## What the task asks
Once you find a line containing the word "maybe" in the entries below, copy it.

==============================

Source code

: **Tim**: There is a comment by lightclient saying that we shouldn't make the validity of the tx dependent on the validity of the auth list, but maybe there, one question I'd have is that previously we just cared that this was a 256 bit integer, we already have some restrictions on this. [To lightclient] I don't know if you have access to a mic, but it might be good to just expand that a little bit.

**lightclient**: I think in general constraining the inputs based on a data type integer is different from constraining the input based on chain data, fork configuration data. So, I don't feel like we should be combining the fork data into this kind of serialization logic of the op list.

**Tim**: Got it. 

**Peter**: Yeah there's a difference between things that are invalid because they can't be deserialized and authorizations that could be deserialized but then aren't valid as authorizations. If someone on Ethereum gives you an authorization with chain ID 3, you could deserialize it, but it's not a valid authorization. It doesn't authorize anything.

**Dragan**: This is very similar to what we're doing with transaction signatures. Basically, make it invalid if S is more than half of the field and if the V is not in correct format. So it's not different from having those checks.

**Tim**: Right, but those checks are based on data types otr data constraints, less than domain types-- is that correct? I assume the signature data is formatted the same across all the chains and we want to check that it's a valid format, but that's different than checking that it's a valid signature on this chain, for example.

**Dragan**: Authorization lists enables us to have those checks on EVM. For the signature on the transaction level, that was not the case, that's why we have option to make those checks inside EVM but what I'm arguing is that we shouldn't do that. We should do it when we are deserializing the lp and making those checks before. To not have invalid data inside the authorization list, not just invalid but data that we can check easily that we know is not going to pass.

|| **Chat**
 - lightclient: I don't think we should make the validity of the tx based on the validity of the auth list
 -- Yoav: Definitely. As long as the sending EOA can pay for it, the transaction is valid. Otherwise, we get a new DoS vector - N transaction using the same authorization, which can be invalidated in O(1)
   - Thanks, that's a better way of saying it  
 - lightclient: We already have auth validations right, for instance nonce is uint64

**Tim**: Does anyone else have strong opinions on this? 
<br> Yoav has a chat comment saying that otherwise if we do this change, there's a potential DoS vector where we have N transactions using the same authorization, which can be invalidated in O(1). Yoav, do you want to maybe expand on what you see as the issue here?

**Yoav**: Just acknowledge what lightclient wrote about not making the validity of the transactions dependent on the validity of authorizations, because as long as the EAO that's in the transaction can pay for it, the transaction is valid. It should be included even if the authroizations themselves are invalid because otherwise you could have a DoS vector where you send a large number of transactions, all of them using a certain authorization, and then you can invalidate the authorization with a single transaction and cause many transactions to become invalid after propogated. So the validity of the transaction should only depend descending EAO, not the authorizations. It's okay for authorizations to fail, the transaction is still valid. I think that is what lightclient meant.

==============================

## Finished task
: **Tim**: There is a comment by lightclient saying that we shouldn't make the validity of the tx dependent on the validity of the auth list, but maybe there, one question I'd have is that previously we just cared that this was a 256 bit integer, we already have some restrictions on this. [To lightclient] I don't know if you have access to a mic, but it might be good to just expand that a little bit.
<br> Yoav has a chat comment saying that otherwise if we do this change, there's a potential DoS vector where we have N transactions using the same authorization, which can be invalidated in O(1). Yoav, do you want to maybe expand on what you see as the issue here?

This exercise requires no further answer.